Source code for qbiocode.evaluation.model_run

# ====== Base class imports ======
import os, json
import pandas as pd

# ====== Supervised CML functions imports ======
from qbiocode import compute_svc, compute_svc_opt
from qbiocode import compute_dt, compute_dt_opt
from qbiocode import compute_nb, compute_nb_opt
from qbiocode import compute_lr, compute_lr_opt
from qbiocode import compute_rf, compute_rf_opt
from qbiocode import compute_mlp, compute_mlp_opt

# ====== Supervised QML functions imports ======
from qbiocode import compute_qnn
from qbiocode import compute_qsvc
from qbiocode import compute_vqc
from qbiocode import compute_pqk

# ======= Parallelization =====
from joblib import Parallel, delayed


current_dir = os.getcwd()
compute_ml_dict = {'svc_opt' : compute_svc_opt,
                   'svc' : compute_svc,
                   'dt_opt' : compute_dt_opt,
                   'dt' : compute_dt,
                   'lr_opt' : compute_lr_opt,
                   'lr' : compute_lr,
                   'nb_opt' : compute_nb_opt,
                   'nb' : compute_nb,
                   'rf_opt' : compute_rf_opt,
                   'rf' : compute_rf,
                   'mlp_opt' : compute_mlp_opt,
                   'mlp' : compute_mlp,
                   'qsvc' : compute_qsvc,
                   'vqc' : compute_vqc,
                   'qnn' : compute_qnn,
                   'pqk' : compute_pqk
                   }


[docs]
def model_run(X_train, X_test, y_train, y_test, data_key, args):
    """This function runs the ML methods, with or without a grid search, as specified in the config.yaml file.
    It returns a python dictionary contatining these results, which can then be parsed out.

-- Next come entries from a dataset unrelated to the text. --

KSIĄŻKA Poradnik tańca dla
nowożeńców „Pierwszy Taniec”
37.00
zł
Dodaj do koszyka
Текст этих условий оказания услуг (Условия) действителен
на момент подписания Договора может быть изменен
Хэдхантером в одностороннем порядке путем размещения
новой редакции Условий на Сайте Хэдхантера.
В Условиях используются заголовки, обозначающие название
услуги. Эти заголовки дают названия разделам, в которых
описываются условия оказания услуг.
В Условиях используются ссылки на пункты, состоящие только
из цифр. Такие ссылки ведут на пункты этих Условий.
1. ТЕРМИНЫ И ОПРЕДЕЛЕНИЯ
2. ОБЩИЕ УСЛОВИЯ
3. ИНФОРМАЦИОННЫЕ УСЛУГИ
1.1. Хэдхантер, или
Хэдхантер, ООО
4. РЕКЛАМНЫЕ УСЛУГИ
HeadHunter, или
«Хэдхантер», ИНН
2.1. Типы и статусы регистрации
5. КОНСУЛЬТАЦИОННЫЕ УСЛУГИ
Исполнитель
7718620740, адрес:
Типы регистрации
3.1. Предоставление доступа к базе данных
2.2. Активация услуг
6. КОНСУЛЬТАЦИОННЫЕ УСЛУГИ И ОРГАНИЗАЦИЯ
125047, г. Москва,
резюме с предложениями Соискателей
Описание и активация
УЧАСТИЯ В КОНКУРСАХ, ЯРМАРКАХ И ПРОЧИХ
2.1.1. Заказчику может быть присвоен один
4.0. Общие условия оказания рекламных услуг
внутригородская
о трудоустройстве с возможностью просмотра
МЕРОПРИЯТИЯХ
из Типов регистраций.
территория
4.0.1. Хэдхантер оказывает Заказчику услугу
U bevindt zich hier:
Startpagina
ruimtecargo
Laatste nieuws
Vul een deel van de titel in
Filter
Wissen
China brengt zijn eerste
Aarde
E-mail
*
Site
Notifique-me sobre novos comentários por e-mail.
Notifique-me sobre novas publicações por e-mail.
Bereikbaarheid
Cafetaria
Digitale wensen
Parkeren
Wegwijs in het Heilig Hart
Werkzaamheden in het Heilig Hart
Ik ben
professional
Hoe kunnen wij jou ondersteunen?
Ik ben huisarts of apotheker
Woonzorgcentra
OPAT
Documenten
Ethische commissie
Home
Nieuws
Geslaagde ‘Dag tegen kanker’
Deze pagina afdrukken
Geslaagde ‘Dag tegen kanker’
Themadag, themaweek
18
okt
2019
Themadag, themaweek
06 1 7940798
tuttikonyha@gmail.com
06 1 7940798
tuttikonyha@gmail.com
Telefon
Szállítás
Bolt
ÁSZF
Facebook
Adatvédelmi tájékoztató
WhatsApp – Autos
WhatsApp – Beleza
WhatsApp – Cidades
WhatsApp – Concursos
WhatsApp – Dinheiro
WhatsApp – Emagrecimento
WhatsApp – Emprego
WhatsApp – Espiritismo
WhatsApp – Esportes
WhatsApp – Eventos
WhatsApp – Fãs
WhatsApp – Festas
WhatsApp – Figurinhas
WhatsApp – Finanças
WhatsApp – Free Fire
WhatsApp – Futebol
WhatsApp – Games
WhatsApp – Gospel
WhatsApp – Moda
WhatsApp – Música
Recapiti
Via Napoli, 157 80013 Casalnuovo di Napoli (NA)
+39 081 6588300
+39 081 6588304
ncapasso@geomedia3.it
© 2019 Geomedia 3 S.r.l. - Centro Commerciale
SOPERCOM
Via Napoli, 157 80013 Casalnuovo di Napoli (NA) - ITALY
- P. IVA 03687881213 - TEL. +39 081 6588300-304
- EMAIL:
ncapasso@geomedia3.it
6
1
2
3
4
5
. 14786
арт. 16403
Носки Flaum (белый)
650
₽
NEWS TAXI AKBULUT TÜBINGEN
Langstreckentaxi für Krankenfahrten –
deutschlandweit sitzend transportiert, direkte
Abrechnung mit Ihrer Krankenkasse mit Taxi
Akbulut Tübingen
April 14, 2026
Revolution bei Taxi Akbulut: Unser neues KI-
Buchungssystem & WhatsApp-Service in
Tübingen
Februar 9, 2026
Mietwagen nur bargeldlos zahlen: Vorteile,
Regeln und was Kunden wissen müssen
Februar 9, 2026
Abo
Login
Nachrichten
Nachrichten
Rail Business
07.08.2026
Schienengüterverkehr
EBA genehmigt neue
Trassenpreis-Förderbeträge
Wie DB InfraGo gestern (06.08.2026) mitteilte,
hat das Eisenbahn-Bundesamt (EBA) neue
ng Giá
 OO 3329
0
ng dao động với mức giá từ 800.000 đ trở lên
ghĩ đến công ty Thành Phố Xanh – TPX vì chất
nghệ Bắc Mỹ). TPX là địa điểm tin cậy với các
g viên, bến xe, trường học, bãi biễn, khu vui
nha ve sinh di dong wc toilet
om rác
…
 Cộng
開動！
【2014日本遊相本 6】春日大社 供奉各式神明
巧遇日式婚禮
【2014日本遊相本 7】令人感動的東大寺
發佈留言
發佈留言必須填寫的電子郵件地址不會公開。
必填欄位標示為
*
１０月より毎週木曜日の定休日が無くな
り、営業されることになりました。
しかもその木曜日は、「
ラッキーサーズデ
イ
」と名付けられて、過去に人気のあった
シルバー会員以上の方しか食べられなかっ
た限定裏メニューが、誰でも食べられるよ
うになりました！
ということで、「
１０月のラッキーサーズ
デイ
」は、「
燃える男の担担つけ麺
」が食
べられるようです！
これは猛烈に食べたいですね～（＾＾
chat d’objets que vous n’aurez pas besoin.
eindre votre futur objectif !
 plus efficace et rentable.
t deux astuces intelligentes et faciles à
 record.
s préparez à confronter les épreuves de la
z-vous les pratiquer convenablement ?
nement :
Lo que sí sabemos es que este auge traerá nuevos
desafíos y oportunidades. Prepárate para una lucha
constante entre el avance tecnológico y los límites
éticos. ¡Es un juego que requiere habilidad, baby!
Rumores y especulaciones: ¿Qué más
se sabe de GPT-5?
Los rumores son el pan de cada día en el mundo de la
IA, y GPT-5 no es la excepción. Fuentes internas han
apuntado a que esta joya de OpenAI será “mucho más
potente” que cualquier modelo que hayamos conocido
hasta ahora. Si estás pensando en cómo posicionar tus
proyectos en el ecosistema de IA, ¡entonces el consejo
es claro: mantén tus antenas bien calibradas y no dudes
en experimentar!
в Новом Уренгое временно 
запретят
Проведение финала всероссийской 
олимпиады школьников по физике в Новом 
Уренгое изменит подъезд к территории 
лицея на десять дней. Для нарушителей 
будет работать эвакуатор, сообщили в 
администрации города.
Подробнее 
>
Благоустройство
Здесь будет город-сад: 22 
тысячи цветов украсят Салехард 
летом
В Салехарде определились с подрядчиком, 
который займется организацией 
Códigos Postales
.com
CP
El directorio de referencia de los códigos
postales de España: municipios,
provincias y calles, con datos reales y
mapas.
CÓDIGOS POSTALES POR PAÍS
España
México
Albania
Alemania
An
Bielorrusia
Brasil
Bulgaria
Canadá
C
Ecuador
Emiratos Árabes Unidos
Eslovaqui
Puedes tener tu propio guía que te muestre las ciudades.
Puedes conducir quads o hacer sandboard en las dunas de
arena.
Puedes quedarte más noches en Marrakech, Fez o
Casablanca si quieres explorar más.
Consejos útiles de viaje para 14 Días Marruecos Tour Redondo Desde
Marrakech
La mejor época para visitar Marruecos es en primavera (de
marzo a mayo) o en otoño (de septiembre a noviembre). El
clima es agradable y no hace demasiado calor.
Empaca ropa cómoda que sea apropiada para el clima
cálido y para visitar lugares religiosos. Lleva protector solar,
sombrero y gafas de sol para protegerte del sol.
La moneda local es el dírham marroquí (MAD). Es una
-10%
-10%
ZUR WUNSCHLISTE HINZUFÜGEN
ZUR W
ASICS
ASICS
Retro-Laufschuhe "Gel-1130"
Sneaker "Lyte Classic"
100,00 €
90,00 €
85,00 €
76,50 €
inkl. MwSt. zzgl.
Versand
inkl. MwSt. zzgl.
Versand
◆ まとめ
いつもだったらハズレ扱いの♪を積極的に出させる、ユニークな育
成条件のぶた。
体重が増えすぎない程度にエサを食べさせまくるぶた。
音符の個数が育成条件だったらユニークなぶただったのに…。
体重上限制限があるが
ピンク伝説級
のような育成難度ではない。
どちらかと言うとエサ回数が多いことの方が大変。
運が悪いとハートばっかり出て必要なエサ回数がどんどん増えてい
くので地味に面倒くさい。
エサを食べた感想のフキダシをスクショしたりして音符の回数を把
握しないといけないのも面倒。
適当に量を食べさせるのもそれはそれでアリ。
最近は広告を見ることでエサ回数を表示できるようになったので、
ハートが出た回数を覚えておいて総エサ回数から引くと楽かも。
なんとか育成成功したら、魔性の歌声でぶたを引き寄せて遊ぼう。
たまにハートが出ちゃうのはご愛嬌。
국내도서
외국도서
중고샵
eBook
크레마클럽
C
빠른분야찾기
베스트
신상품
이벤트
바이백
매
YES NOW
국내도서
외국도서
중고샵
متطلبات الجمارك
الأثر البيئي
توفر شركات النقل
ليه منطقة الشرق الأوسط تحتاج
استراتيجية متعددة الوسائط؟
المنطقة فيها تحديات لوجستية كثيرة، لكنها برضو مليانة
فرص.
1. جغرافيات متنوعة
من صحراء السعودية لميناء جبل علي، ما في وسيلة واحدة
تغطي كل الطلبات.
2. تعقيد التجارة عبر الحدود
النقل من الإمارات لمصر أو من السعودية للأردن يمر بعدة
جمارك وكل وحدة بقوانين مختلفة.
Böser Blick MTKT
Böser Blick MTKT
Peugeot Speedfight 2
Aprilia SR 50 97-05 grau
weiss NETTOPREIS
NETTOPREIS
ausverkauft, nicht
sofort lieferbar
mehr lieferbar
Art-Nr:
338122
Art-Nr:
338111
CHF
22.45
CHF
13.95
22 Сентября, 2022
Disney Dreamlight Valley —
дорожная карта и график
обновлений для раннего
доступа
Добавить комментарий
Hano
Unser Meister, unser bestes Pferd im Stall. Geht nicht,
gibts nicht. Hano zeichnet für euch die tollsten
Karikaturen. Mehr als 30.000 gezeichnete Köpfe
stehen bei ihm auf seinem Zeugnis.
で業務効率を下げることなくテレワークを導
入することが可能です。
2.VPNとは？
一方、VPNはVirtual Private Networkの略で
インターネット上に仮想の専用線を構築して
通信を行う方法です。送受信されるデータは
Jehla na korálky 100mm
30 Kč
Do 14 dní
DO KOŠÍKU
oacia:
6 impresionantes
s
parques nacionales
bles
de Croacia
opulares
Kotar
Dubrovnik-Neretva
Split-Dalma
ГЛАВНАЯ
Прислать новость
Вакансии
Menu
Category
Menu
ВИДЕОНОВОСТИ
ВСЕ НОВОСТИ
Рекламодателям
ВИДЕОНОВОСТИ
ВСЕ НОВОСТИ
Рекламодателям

It is designed to run
    each of the ML methods in parallel, for each data set (this is done by calling the Parallel module in results below). 
    The arguments X_train, X_test, y_train, y_test are all passed in from the main script (qmlbench.py) as the input 
    datasets are processed, while the remaining arguments are passed from the config.yaml file. 
    
    Args:
        X_train (pd.DataFrame): Training features.
        X_test (pd.DataFrame): Testing features.
        y_train (pd.Series): Training labels.
        y_test (pd.Series): Testing labels.
        data_key (str): Key for the dataset being processed.
        args (dict): Dictionary containing configuration parameters, including:
            - model: List of models to run.
            - n_jobs: Number of parallel jobs to run.
            - grid_search: Boolean indicating whether to perform grid search.
            - cross_validation: Cross-validation strategy.
            - gridsearch_<model>_args: Arguments for grid search for each model.
            - <model>_args: Additional arguments for each model.
        
    Returns:
        model_total_result (dict): A dictionary containing the results of the models run, with keys as model names and values as their respective results.
        This dictionary can readily be converted to a Pandas Dataframe, as seen in the 'ModelResults.csv' files that are produced in the results directory
        when the main profiler is run (qbiocode-profiler.py).
    
    """
    
    # Run classical and quantum models
    n_jobs = len(args['model'])
    if 'n_jobs' in args.keys():
        n_jobs = min(args['n_jobs'], len(args['model']))
    
    grid_search = False    
    if 'grid_search' in args.keys():
        grid_search = args['grid_search']
    if grid_search:
        results = Parallel(n_jobs=n_jobs)(delayed(compute_ml_dict[method+ '_opt'])(X_train, X_test, y_train, y_test, args, model=method + '_opt',
                                                                                   cv = args['cross_validation'], 
                                                                                   **args['gridsearch_' + method + '_args'], 
                                                                                   verbose=False)
                                                                                   for method in args['model']) 
    else:
        results = Parallel(n_jobs=n_jobs)(delayed(compute_ml_dict[method])(X_train, X_test, y_train, y_test, args, model=method, data_key = data_key,
                                                                           **args[method+'_args'], verbose=False)
                                                                           for method in args['model']) 
    
    model_total_result = pd.melt(pd.concat(results)).dropna()
    model_total_result['i'] = 0
    model_total_result = model_total_result.pivot(columns="variable", values="value", index="i")
    return model_total_result.to_dict()